• Document section:
Changes of depressive symptoms and cognitive functions of patients before and after the sevoflurane inhalation.

		Baseline	2 h	24 h	7 days	14 days
MADRS		24	14	7	7	10
HAMA		12	6	3	3	6
DSST		25	25	30	29	28
DST (proper)		7	10	6	7	8
DST (reversed)		4	4	4	4	4
Stroop test	Total	20	24	24	29	24
	Right	15	17	23	29	22
	Wrong	5	7	1	0	2
TMT-A	Time (s)	114	120	60	58	56
	Wrong times	0	0	0	0	0
	Remind times	3	1	0	0	0
	Pen-up times	3	5	2	2	0
TMT-B	Time (s)	148	200	124	106	99
	Wrong times	2	0	0	0	0
	Remind times	4	6	6	4	5
	Pen-up times	6	6	7	6	7

DST, Digit Span Test; DSST, Digit Symbol Substitution Test; HAMA, Hamilton Anxiety Rating Scales; MADRS, The Montgomery Åsberg Depression Rating Scale; TMT, Trail-Making Test.

Discussion

This case study showed that sevoflurane treatment is feasible and well tolerated by a patient with TRD. Sevoflurane had rapid and durable antidepressant effects with few side effects. Moreover, the patient showed significant improvements in neurocognitive measurements, and these improvements probably resulted from the combined effects of the medications on decreased depressive symptoms.

• Exercise goal: Pick up the discussion of the sevoflurane depression case above and continue it from its last sentence.

• Data for review:
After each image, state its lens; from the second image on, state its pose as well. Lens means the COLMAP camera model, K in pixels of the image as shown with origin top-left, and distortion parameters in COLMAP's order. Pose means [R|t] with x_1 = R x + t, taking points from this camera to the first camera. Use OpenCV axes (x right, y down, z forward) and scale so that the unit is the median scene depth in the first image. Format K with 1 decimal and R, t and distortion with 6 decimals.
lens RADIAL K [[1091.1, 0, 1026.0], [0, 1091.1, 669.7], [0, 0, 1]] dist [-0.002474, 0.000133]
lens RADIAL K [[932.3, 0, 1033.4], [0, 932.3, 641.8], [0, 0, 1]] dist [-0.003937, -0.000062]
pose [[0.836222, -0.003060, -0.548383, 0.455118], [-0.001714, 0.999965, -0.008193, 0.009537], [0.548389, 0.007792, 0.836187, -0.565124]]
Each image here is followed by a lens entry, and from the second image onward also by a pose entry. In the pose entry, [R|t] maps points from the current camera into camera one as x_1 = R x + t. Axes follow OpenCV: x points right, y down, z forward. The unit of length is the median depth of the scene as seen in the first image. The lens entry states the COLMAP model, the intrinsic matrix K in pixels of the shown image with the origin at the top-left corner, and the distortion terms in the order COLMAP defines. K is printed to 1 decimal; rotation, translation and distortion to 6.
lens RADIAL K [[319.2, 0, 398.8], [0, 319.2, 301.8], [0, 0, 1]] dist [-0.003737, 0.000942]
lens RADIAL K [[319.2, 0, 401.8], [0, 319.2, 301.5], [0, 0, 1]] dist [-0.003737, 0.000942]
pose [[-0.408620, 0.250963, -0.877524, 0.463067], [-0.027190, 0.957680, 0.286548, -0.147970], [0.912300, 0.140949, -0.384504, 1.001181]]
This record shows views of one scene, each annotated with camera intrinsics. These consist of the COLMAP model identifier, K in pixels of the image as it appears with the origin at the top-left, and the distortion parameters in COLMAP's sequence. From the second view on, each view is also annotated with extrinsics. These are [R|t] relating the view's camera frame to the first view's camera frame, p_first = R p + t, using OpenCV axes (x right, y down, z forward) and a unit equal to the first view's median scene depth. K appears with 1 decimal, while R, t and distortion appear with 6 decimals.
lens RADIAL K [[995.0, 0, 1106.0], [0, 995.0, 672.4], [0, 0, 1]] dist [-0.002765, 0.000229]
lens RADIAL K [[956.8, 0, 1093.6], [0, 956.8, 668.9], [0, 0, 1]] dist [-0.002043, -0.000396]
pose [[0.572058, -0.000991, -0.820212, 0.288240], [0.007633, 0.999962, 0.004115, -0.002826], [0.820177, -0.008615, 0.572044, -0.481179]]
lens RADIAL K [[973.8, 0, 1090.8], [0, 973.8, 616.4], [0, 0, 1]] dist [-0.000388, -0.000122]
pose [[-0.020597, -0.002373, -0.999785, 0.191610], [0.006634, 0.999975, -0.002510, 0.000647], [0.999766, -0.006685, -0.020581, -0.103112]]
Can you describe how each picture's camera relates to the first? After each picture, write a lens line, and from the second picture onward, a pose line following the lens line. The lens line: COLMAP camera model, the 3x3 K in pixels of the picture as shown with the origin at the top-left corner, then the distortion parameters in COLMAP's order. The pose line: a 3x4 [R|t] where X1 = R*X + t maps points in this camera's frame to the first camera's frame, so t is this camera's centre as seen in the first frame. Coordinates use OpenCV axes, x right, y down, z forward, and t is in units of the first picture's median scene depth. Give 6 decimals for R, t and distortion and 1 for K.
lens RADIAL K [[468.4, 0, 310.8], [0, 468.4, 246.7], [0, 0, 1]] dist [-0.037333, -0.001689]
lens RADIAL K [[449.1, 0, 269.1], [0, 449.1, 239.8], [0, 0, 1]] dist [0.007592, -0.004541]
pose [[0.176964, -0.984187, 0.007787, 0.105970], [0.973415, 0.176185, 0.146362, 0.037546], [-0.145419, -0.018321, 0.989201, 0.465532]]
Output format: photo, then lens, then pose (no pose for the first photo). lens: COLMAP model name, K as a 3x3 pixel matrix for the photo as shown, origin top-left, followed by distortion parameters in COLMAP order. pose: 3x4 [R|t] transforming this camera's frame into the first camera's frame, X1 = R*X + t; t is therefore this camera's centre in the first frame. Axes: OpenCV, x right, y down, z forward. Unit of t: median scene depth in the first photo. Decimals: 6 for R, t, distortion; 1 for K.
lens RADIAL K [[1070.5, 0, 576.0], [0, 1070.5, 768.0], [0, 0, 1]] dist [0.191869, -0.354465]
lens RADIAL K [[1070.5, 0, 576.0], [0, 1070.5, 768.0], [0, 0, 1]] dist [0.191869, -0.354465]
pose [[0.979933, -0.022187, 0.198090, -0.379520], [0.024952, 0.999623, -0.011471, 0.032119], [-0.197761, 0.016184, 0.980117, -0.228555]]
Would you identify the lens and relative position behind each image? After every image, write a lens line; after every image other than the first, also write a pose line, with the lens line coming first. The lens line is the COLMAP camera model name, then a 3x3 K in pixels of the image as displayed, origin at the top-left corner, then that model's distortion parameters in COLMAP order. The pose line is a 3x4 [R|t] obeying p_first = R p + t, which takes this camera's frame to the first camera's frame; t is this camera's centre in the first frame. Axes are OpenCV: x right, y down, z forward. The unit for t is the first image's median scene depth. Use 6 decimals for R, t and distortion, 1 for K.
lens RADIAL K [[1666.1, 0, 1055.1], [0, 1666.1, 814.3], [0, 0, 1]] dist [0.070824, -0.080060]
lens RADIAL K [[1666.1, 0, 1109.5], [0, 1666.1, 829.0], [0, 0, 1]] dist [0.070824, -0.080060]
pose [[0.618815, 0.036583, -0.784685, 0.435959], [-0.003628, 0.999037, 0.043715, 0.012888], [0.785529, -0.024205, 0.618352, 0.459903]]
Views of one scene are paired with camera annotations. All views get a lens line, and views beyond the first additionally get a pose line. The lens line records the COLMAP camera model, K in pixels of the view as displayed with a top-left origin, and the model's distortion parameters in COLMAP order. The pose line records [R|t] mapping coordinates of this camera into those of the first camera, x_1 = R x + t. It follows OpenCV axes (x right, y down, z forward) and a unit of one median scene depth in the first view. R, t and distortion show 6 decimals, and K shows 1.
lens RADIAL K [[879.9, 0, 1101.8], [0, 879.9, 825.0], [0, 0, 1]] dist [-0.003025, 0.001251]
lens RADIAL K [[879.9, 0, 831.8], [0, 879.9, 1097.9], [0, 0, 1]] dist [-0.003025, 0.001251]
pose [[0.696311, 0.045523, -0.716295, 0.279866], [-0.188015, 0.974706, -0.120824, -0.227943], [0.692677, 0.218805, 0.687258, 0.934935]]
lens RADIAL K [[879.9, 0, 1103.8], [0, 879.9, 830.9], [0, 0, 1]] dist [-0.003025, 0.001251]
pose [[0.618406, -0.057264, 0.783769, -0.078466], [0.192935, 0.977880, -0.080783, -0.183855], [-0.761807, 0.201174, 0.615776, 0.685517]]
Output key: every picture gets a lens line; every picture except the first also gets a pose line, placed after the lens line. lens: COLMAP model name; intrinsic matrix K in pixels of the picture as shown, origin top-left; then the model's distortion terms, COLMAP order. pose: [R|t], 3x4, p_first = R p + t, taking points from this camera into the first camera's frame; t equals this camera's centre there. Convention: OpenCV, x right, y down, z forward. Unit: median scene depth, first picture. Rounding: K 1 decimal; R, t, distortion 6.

• Output of the task:
Agents targeting GABA and NMDA glutamate antagonists, such as ketamine, nitrous oxide, propofol and isoflurane, have been shown to have excellent antidepressive effects in clinical trials on patients with TRD. In addition, a low dose of ketamine can alleviate depressive effects in 2 h, and these effects are maintained for 2 weeks; these findings are consistent with the current findings obtained using sevoflurane. Importantly, sevoflurane inhalation offers more benefits over intravenous treatment. For instance, from a safety perspective, the concentration of the inhaled drug can be easily controlled according to the physical state of the patient; the inert gas can be expelled from the body through rapid breathing once inhalation has stopped. Furthermore, previous clinical studies showed that ketamine causes adverse side effects such as hallucinations and delusions and propofol causes hypotension (low blood pressure). Zacny and Janiszewski conducted an interesting experimental study on moderate-drinking healthy volunteers to compare the reinforcing and subjective effects between sevoflurane and nitrous oxide. Their results showed that while nitrous oxide was chosen by 71% of the participants, sevoflurane did not function as a reinforcer in most of the participants. Moreover, nitrous oxide showed greater mood-altering effects than did sevoflurane, as evidenced by higher ‘feel drug effect’ and ‘feel high’ ratings. Furthermore, there is no evidence of neurotoxicity with sevoflurane usage, and it does not show any potential for addiction or abuse like nitrous oxide does, because sevoflurane seldom induces hallucination and euphoria like nitrous oxide does.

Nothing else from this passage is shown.